The records below are to be copied exactly, with every picture left out.
**** DATA PROVIDED ****
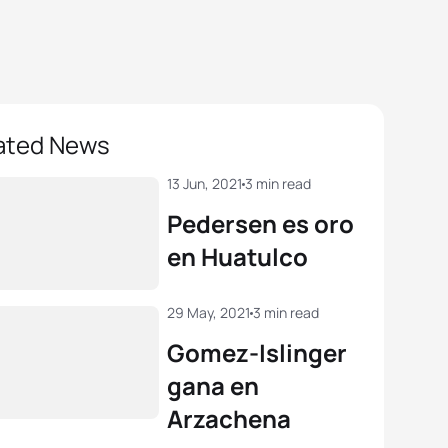
ated News
13 Jun, 2021
3 min read
Pedersen es oro
en Huatulco
29 May, 2021
3 min read
Gomez-Islinger
gana en
Arzachena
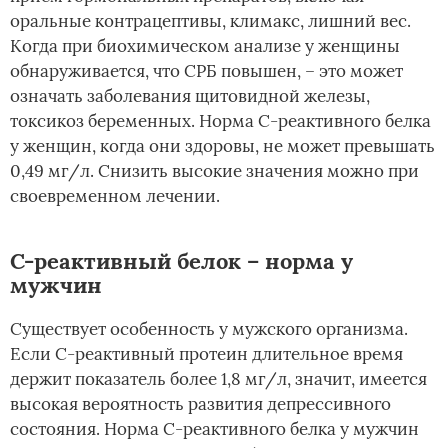
оральные контрацептивы, климакс, лишний вес.
Когда при биохимическом анализе у женщины
обнаруживается, что СРБ повышен, – это может
означать заболевания щитовидной железы,
токсикоз беременных. Норма С-реактивного белка
у женщин, когда они здоровы, не может превышать
0,49 мг/л. Снизить высокие значения можно при
своевременном лечении.
С-реактивный белок – норма у
мужчин
Существует особенность у мужского организма.
Если С-реактивный протеин длительное время
держит показатель более 1,8 мг/л, значит, имеется
высокая вероятность развития депрессивного
состояния. Норма С-реактивного белка у мужчин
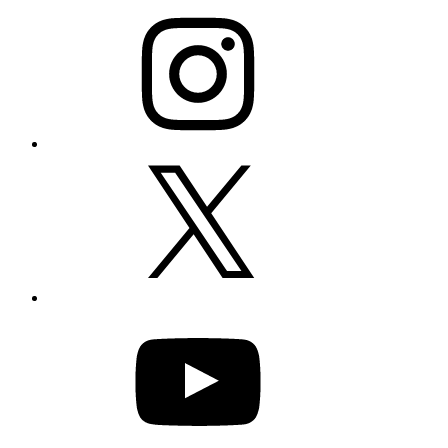
Instagram
X
YouTube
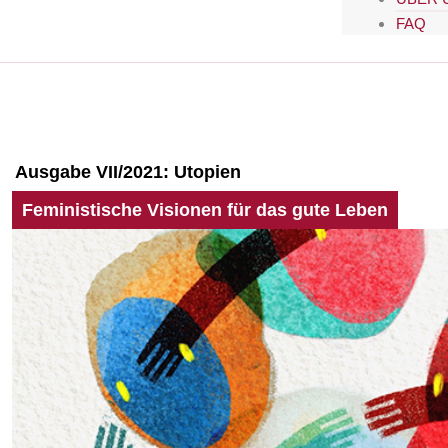
FAQ
Ausgabe VII/2021:
Utopien
Feministische Visionen für das gute Leben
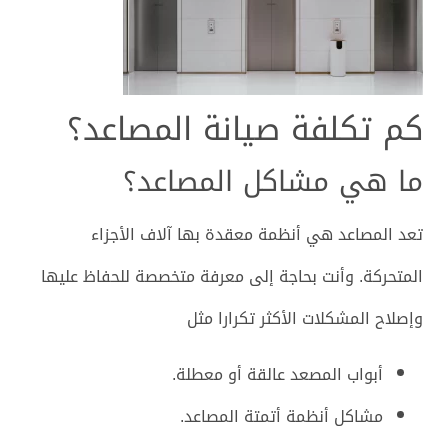
كم تكلفة صيانة المصاعد؟
ما هي مشاكل المصاعد؟
تعد المصاعد هي أنظمة معقدة بها آلاف الأجزاء
المتحركة. وأنت بحاجة إلى معرفة متخصصة للحفاظ عليها
وإصلاح المشكلات الأكثر تكرارا مثل
أبواب المصعد عالقة أو معطلة.
مشاكل أنظمة أتمتة المصاعد.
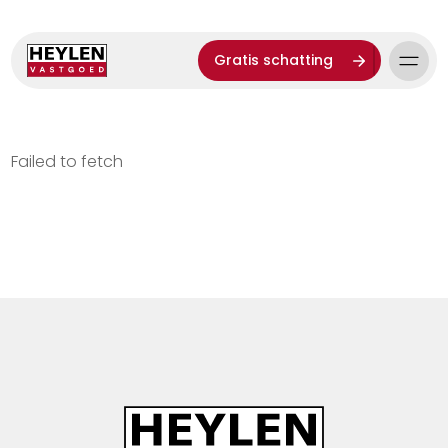
Gratis schatting
Failed to fetch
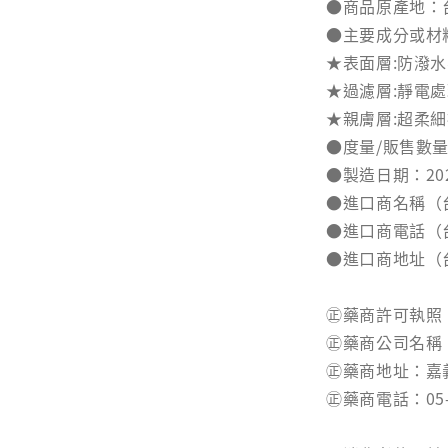
●商品原產地：
●主要成分或材
★表面層:防潑
★過濾層:靜電
★親膚層:超柔
●度量/販售數量
●製造日期：20
●進口商名稱（
●進口商電話（
●進口商地址（
㊣藥商許可執照：
㊣藥商公司名稱
㊣藥商地址：嘉
㊣藥商電話：05-3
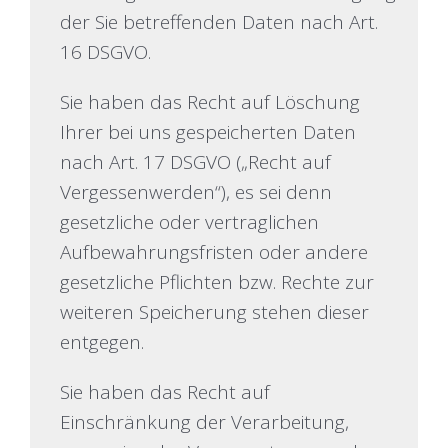
der Sie betreffenden Daten nach Art.
16 DSGVO.
Sie haben das Recht auf Löschung
Ihrer bei uns gespeicherten Daten
nach Art. 17 DSGVO („Recht auf
Vergessenwerden“), es sei denn
gesetzliche oder vertraglichen
Aufbewahrungsfristen oder andere
gesetzliche Pflichten bzw. Rechte zur
weiteren Speicherung stehen dieser
entgegen.
Sie haben das Recht auf
Einschränkung der Verarbeitung,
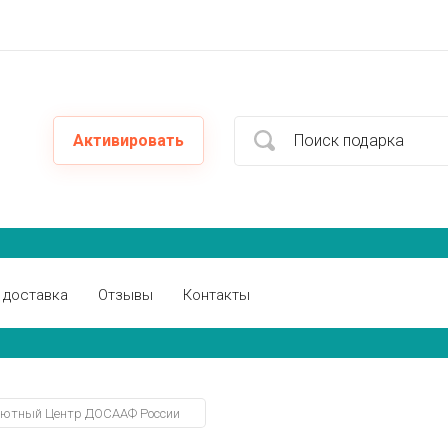
Активировать
 доставка
Отзывы
Контакты
ютный Центр ДОСААФ России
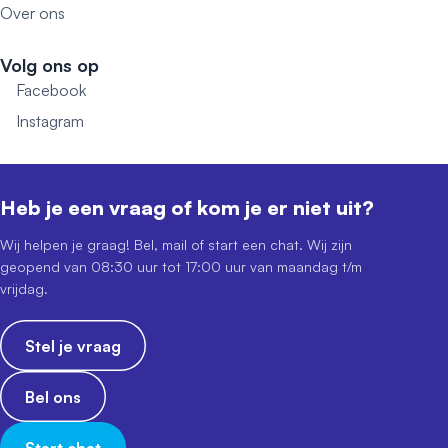
Over ons
Volg ons op
Facebook
Instagram
Heb je een vraag of kom je er niet uit?
Wij helpen je graag! Bel, mail of start een chat. Wij zijn
geopend van 08:30 uur tot 17:00 uur van maandag t/m
vrijdag.
Stel je vraag
Bel ons
Start chat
****
EXERCISE OUTPUT |
ated News
13 Jun, 2021
3 min read
Pedersen es oro
en Huatulco
29 May, 2021
3 min read
Gomez-Islinger
gana en
Arzachena
оральные контрацептивы, климакс, лишний вес.
Когда при биохимическом анализе у женщины
обнаруживается, что СРБ повышен, – это может
означать заболевания щитовидной железы,
токсикоз беременных. Норма С-реактивного белка
у женщин, когда они здоровы, не может превышать
0,49 мг/л. Снизить высокие значения можно при
своевременном лечении.
С-реактивный белок – норма у
мужчин
Существует особенность у мужского организма.
Если С-реактивный протеин длительное время
держит показатель более 1,8 мг/л, значит, имеется
высокая вероятность развития депрессивного
состояния. Норма С-реактивного белка у мужчин
Instagram
X
YouTube
FAQ
Ausgabe VII/2021:
Utopien
Feministische Visionen für das gute Leben
كم تكلفة صيانة المصاعد؟
ما هي مشاكل المصاعد؟
تعد المصاعد هي أنظمة معقدة بها آلاف الأجزاء
المتحركة. وأنت بحاجة إلى معرفة متخصصة للحفاظ عليها
وإصلاح المشكلات الأكثر تكرارا مثل
أبواب المصعد عالقة أو معطلة.
مشاكل أنظمة أتمتة المصاعد.
Gratis schatting
Failed to fetch
●商品原產地：
●主要成分或材
★表面層:防潑
★過濾層:靜電
★親膚層:超柔
●度量/販售數量
●製造日期：20
●進口商名稱（
●進口商電話（
●進口商地址（
㊣藥商許可執照：
㊣藥商公司名稱
㊣藥商地址：嘉
㊣藥商電話：05-3
der Sie betreffenden Daten nach Art.
16 DSGVO.
Sie haben das Recht auf Löschung
Ihrer bei uns gespeicherten Daten
nach Art. 17 DSGVO („Recht auf
Vergessenwerden“), es sei denn
gesetzliche oder vertraglichen
Aufbewahrungsfristen oder andere
gesetzliche Pflichten bzw. Rechte zur
weiteren Speicherung stehen dieser
entgegen.
Sie haben das Recht auf
Einschränkung der Verarbeitung,
Активировать
 доставка
Отзывы
Контакты
ютный Центр ДОСААФ России
Over ons
Volg ons op
Facebook
Instagram
Heb je een vraag of kom je er niet uit?
Wij helpen je graag! Bel, mail of start een chat. Wij zijn
geopend van 08:30 uur tot 17:00 uur van maandag t/m
vrijdag.
Stel je vraag
Bel ons
Start chat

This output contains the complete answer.